■ Exercise instructions: Show the lines below that contain the string "field".

■ Data in this exercise:

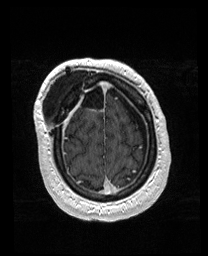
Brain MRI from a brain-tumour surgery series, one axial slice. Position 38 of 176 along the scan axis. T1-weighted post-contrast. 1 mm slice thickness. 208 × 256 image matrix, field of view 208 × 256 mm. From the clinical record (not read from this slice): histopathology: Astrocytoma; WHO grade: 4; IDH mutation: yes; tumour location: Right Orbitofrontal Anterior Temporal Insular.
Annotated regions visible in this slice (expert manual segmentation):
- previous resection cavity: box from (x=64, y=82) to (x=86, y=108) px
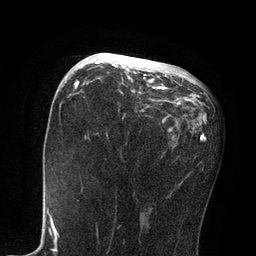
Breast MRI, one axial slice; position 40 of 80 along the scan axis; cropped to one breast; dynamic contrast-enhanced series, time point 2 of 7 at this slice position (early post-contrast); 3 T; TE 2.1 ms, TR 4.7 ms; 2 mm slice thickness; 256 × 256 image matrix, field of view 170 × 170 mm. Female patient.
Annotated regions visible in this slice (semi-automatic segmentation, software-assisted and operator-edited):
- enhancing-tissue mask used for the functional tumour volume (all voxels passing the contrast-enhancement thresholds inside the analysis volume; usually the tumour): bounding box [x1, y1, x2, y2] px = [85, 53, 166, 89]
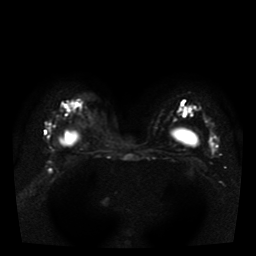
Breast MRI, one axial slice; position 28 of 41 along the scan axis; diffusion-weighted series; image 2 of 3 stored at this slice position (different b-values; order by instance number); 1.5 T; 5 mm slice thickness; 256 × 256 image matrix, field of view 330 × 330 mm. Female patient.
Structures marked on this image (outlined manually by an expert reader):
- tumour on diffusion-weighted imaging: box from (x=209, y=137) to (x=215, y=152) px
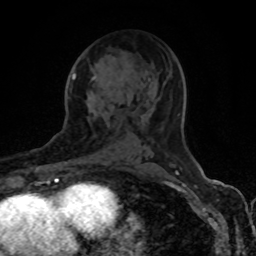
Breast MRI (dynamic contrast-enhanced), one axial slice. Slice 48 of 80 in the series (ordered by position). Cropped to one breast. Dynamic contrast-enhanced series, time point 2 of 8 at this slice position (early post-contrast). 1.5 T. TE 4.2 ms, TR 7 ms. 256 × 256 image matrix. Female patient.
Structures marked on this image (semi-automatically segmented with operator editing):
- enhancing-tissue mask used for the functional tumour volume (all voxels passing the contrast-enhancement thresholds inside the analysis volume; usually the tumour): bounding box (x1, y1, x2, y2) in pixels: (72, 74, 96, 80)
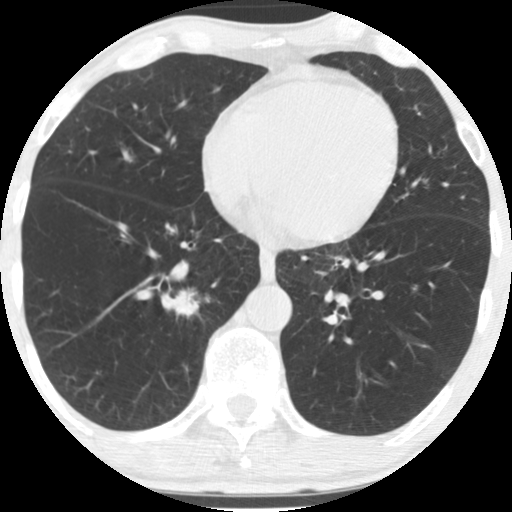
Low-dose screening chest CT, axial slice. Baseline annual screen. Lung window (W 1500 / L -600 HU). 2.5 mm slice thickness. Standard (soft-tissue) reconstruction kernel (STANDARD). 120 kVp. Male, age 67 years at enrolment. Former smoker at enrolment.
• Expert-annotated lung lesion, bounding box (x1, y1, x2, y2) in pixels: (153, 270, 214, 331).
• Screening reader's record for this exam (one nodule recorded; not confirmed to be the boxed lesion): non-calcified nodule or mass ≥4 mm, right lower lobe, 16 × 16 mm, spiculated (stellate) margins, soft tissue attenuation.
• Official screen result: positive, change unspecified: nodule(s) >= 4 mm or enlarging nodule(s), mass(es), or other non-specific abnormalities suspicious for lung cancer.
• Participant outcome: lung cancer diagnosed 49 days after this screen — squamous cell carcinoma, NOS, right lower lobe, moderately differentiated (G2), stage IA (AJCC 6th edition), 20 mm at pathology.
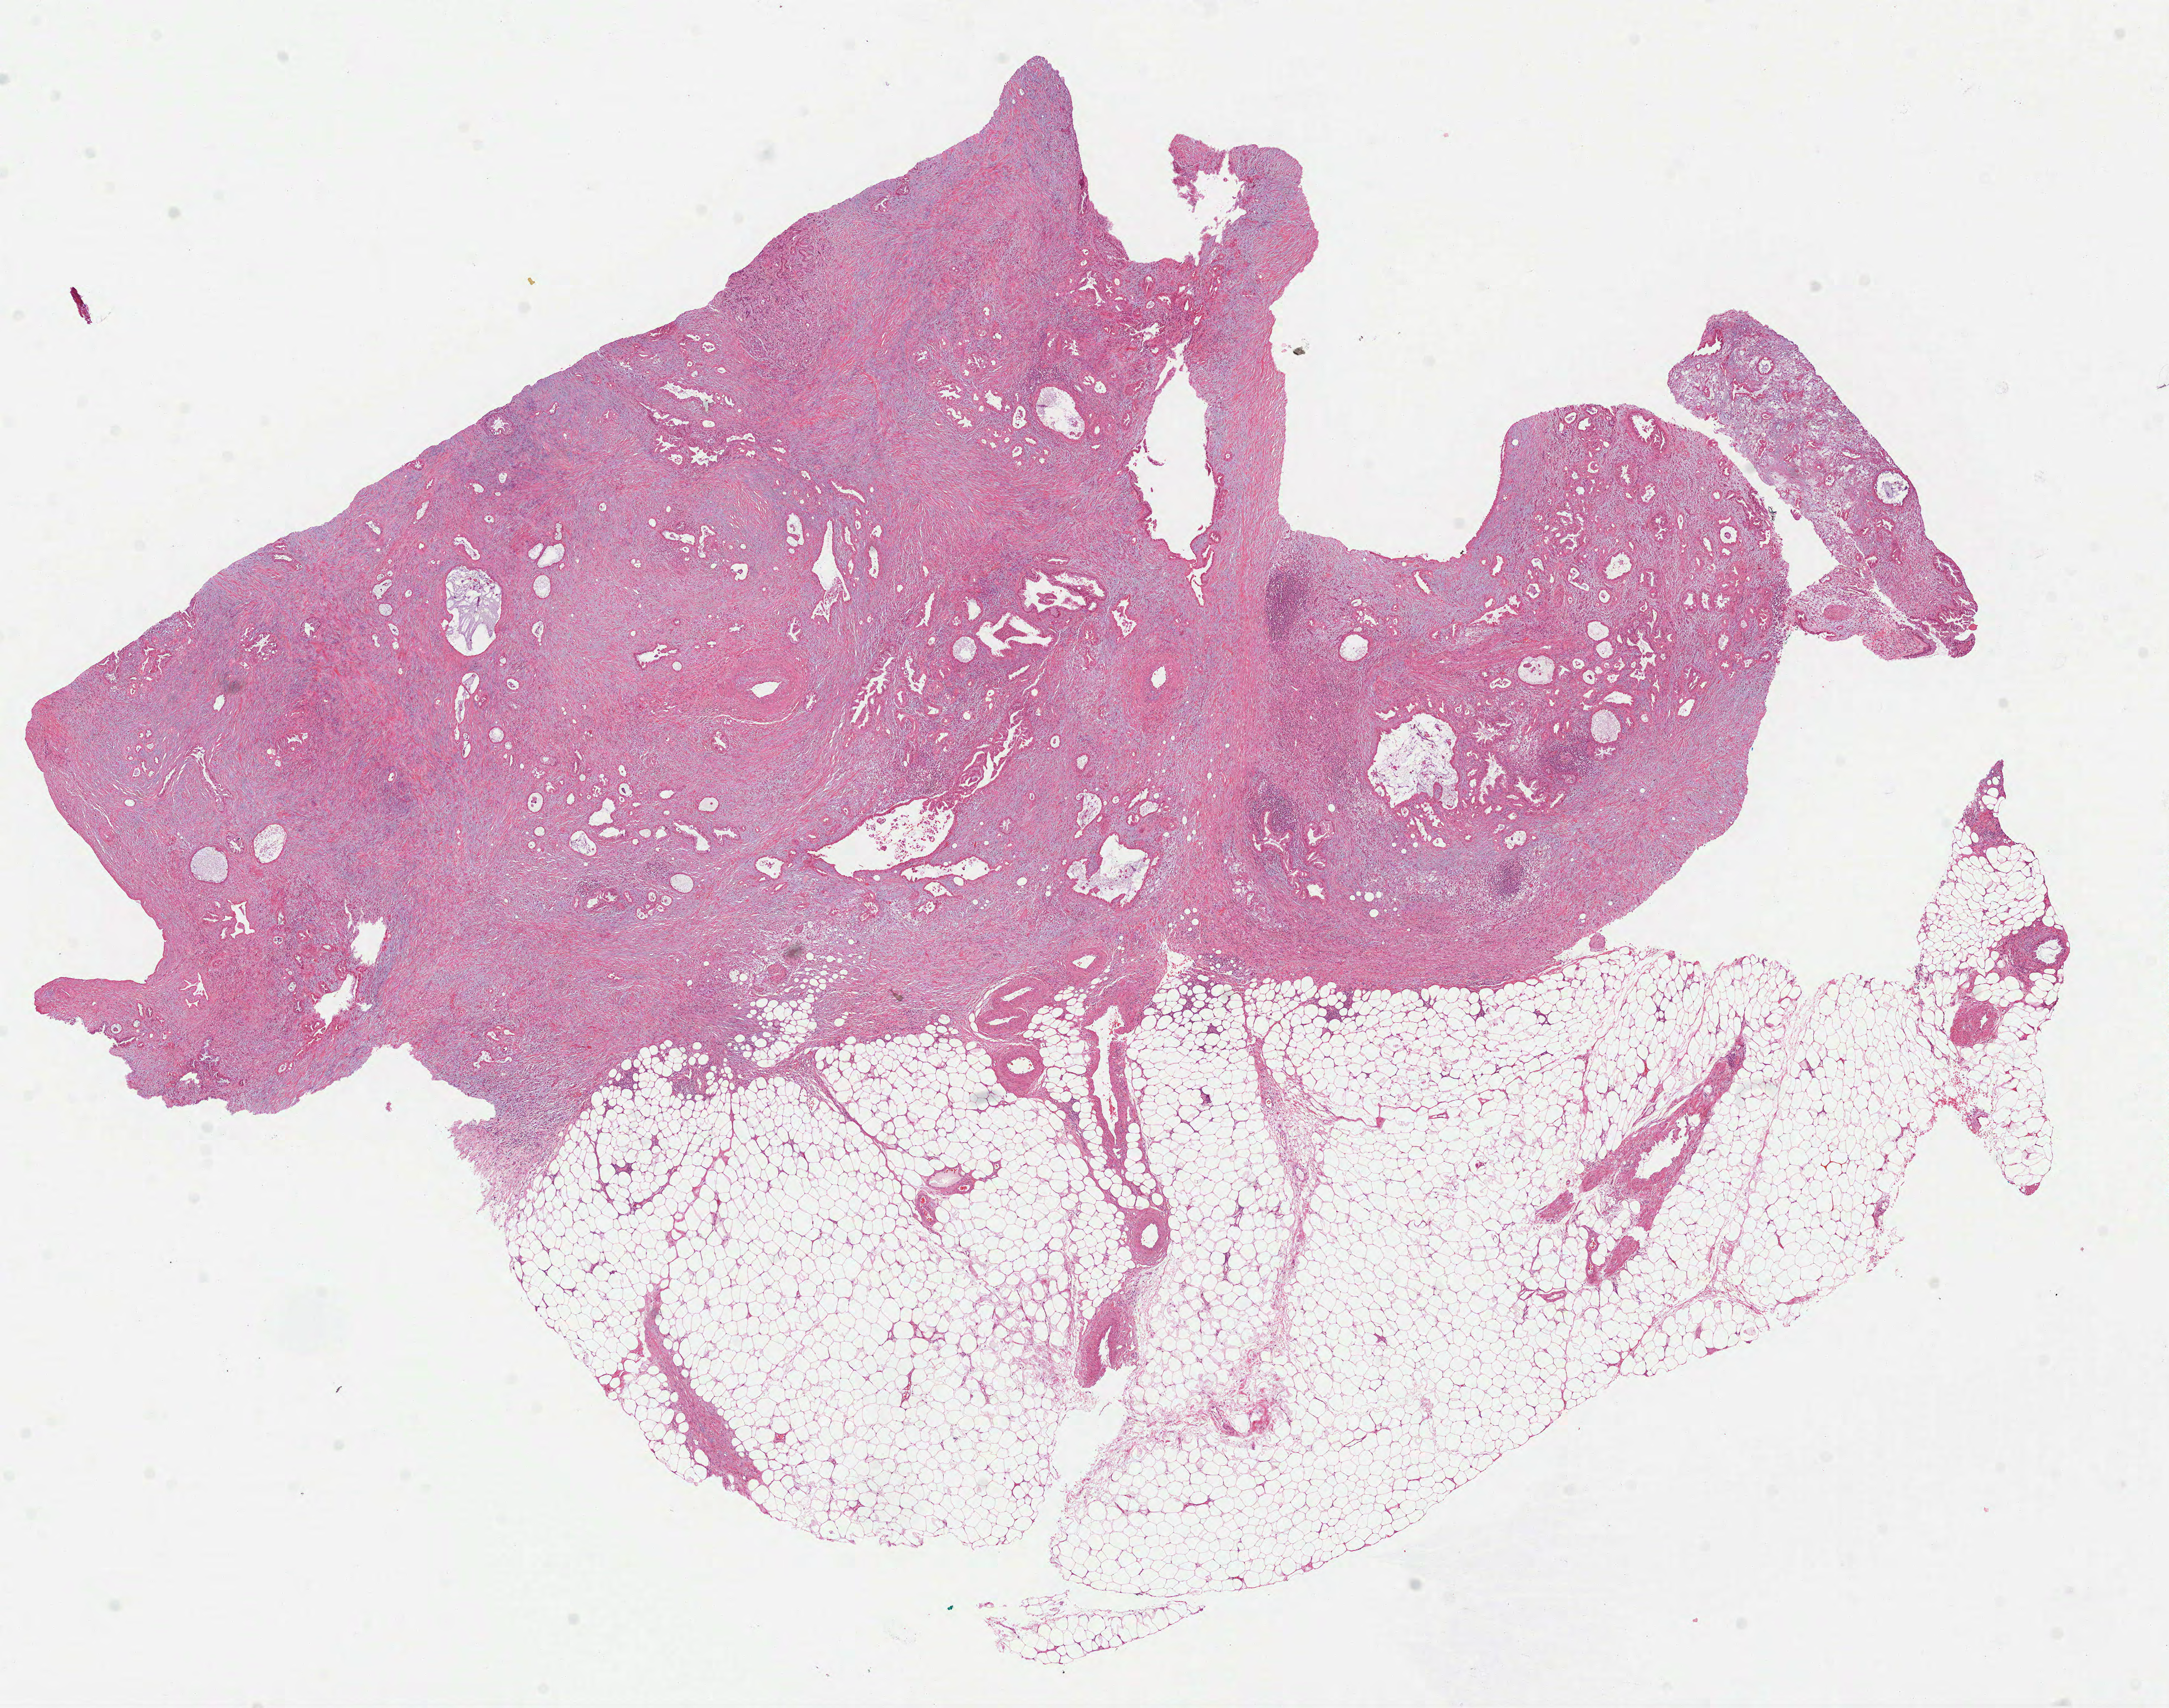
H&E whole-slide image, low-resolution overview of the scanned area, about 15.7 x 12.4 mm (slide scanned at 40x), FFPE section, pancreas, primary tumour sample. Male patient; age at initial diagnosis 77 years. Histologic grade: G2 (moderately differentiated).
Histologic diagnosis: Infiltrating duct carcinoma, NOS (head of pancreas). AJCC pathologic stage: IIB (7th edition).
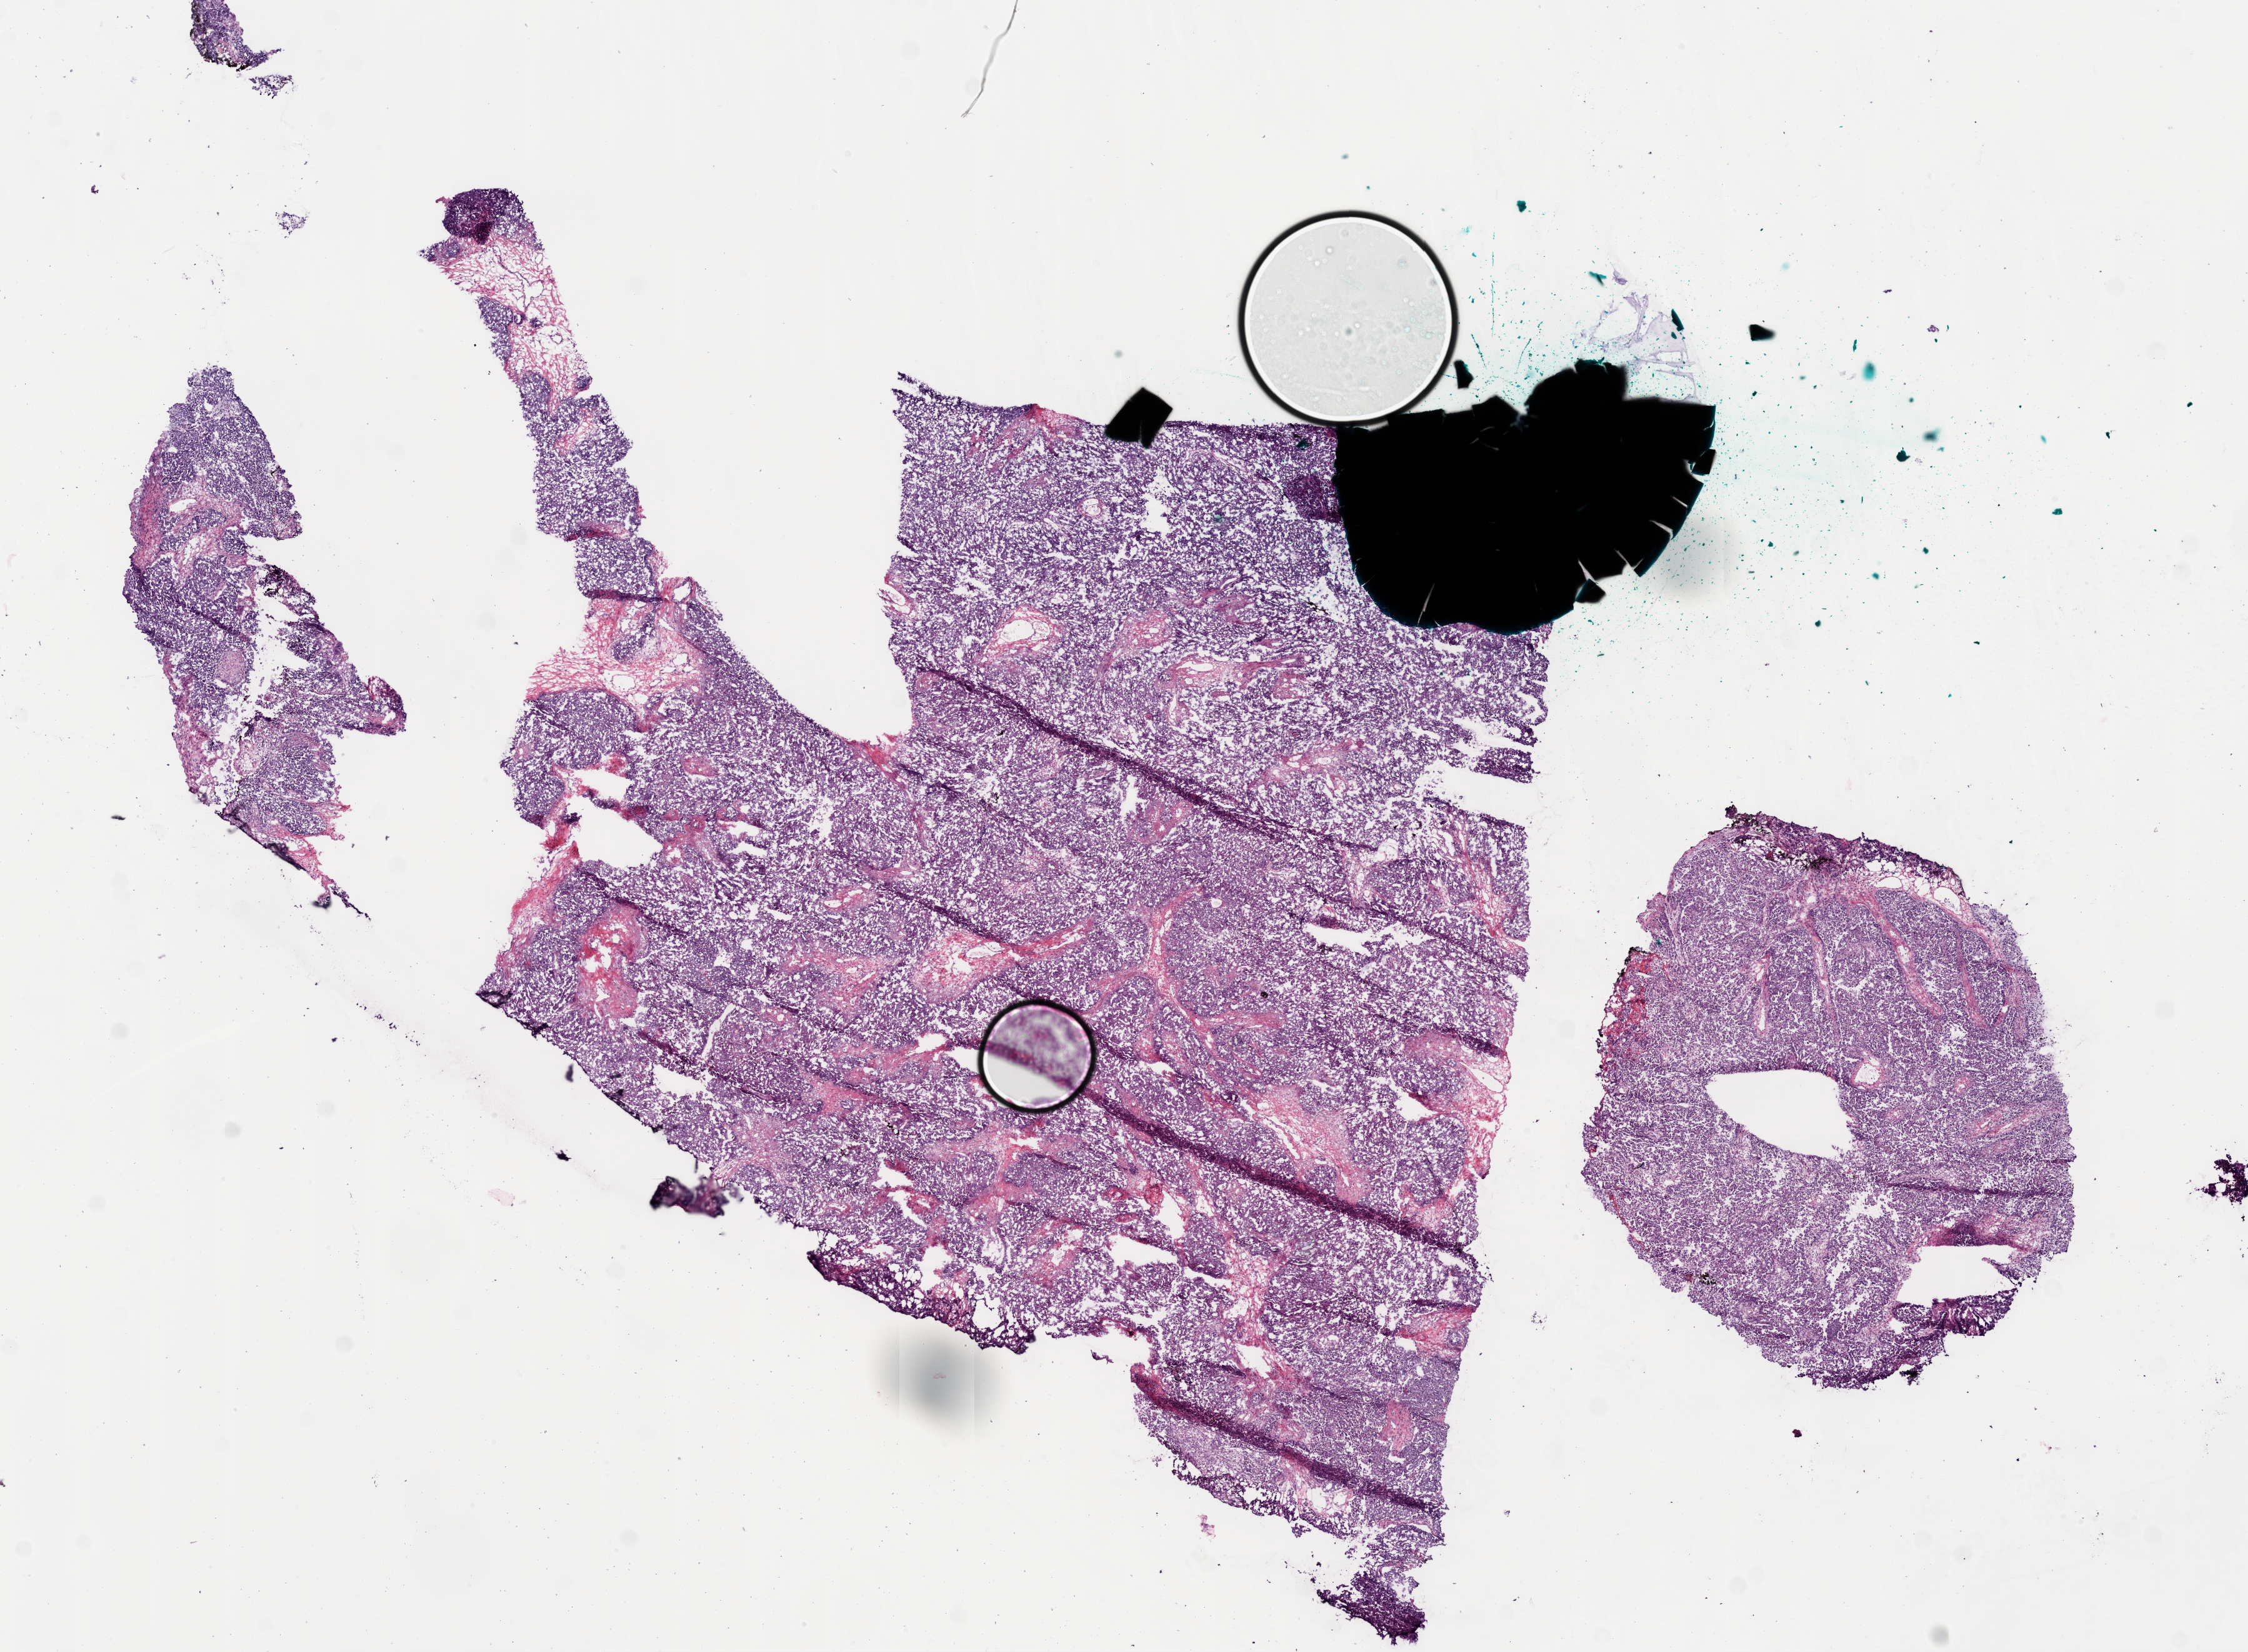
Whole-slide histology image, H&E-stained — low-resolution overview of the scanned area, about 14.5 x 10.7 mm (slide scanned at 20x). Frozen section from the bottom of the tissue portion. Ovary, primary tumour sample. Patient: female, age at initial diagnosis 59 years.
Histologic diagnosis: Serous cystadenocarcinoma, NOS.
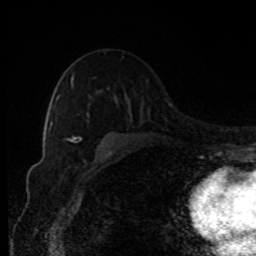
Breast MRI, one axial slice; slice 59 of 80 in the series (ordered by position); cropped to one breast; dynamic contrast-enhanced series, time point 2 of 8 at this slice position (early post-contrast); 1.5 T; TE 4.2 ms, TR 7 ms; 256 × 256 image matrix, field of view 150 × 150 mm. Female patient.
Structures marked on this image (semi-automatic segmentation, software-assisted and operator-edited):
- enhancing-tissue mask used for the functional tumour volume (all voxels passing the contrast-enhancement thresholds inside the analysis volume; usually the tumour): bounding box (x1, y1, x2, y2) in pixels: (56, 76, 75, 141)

■ Exercise solution:
Brain MRI from a brain-tumour surgery series, one axial slice. Position 38 of 176 along the scan axis. T1-weighted post-contrast. 1 mm slice thickness. 208 × 256 image matrix, field of view 208 × 256 mm. From the clinical record (not read from this slice): histopathology: Astrocytoma; WHO grade: 4; IDH mutation: yes; tumour location: Right Orbitofrontal Anterior Temporal Insular.
Breast MRI, one axial slice; position 40 of 80 along the scan axis; cropped to one breast; dynamic contrast-enhanced series, time point 2 of 7 at this slice position (early post-contrast); 3 T; TE 2.1 ms, TR 4.7 ms; 2 mm slice thickness; 256 × 256 image matrix, field of view 170 × 170 mm. Female patient.
Breast MRI, one axial slice; position 28 of 41 along the scan axis; diffusion-weighted series; image 2 of 3 stored at this slice position (different b-values; order by instance number); 1.5 T; 5 mm slice thickness; 256 × 256 image matrix, field of view 330 × 330 mm. Female patient.
Breast MRI, one axial slice; slice 59 of 80 in the series (ordered by position); cropped to one breast; dynamic contrast-enhanced series, time point 2 of 8 at this slice position (early post-contrast); 1.5 T; TE 4.2 ms, TR 7 ms; 256 × 256 image matrix, field of view 150 × 150 mm. Female patient.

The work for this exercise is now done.